◆ Extract to read ◆
#####

There are a lot of people going "let's round up the cheapest candidates we can
find".

Said cheap developers will eventually wind up costing the company more than
they make back.

------
kamaal
One of my mentors(Who also happens to be my Uncle) is a great guy. He is great
Start upper, who has done some amazing things in Embedded electronics space.
While making tons of money.

A while back, I saw him fixing some bugs in the code. I saw he had an editor
open(Notepad basically). And I was like 'You still code?'. And he replied
yeah, I like to do this work sometimes, sometimes not always. He told me he
was not a very great programmer, but he had the quality 'To convert time into
something which is useful and sell-able'. You will need to be good at
programming to do that, but you don't have to be too great.

I think his advice and what I could take from him was, Never go fancy and too
much into the tool religion. Begin with the end in mind, and execute. Do what
it takes to achieve something. Be productive, plan and work on focused goals.
Track and review your course. Getting a time table helps.

Provided you are productive you can learn and do anything. Focus on the big
picture and try to solve problems that matter.

What will it take to be a great programmers. Its just the same thing that
would take to be with any other profession. You have to just execute like
crazy until you win.

#####

◆ Given data ◆
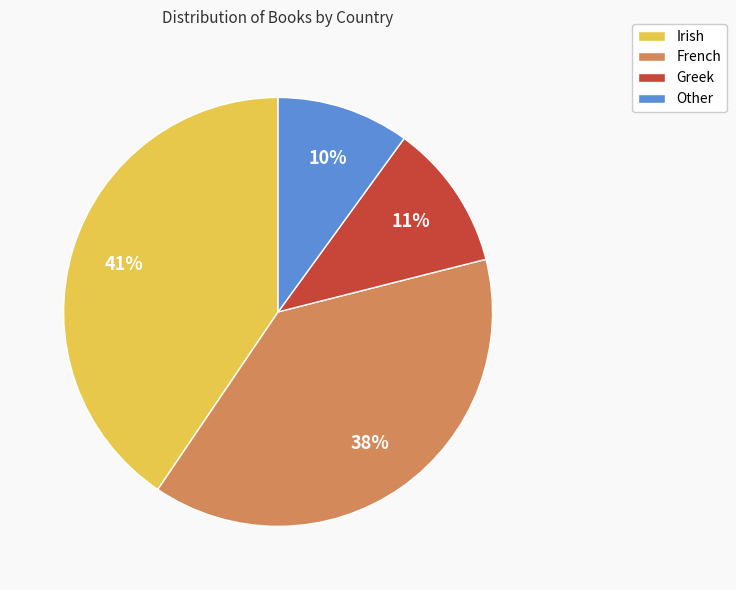

Between Other and French, which is larger?

French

#####

◆ Aim of the exercise ◆
Please write out the forum excerpt above about hiring cheap developers and becoming a great programmer again in full, word for word.

◆ Exercise response ◆
There are a lot of people going "let's round up the cheapest candidates we can
find".

Said cheap developers will eventually wind up costing the company more than
they make back.

------
kamaal
One of my mentors(Who also happens to be my Uncle) is a great guy. He is great
Start upper, who has done some amazing things in Embedded electronics space.
While making tons of money.

A while back, I saw him fixing some bugs in the code. I saw he had an editor
open(Notepad basically). And I was like 'You still code?'. And he replied
yeah, I like to do this work sometimes, sometimes not always. He told me he
was not a very great programmer, but he had the quality 'To convert time into
something which is useful and sell-able'. You will need to be good at
programming to do that, but you don't have to be too great.

I think his advice and what I could take from him was, Never go fancy and too
much into the tool religion. Begin with the end in mind, and execute. Do what
it takes to achieve something. Be productive, plan and work on focused goals.
Track and review your course. Getting a time table helps.

Provided you are productive you can learn and do anything. Focus on the big
picture and try to solve problems that matter.

What will it take to be a great programmers. Its just the same thing that
would take to be with any other profession. You have to just execute like
crazy until you win.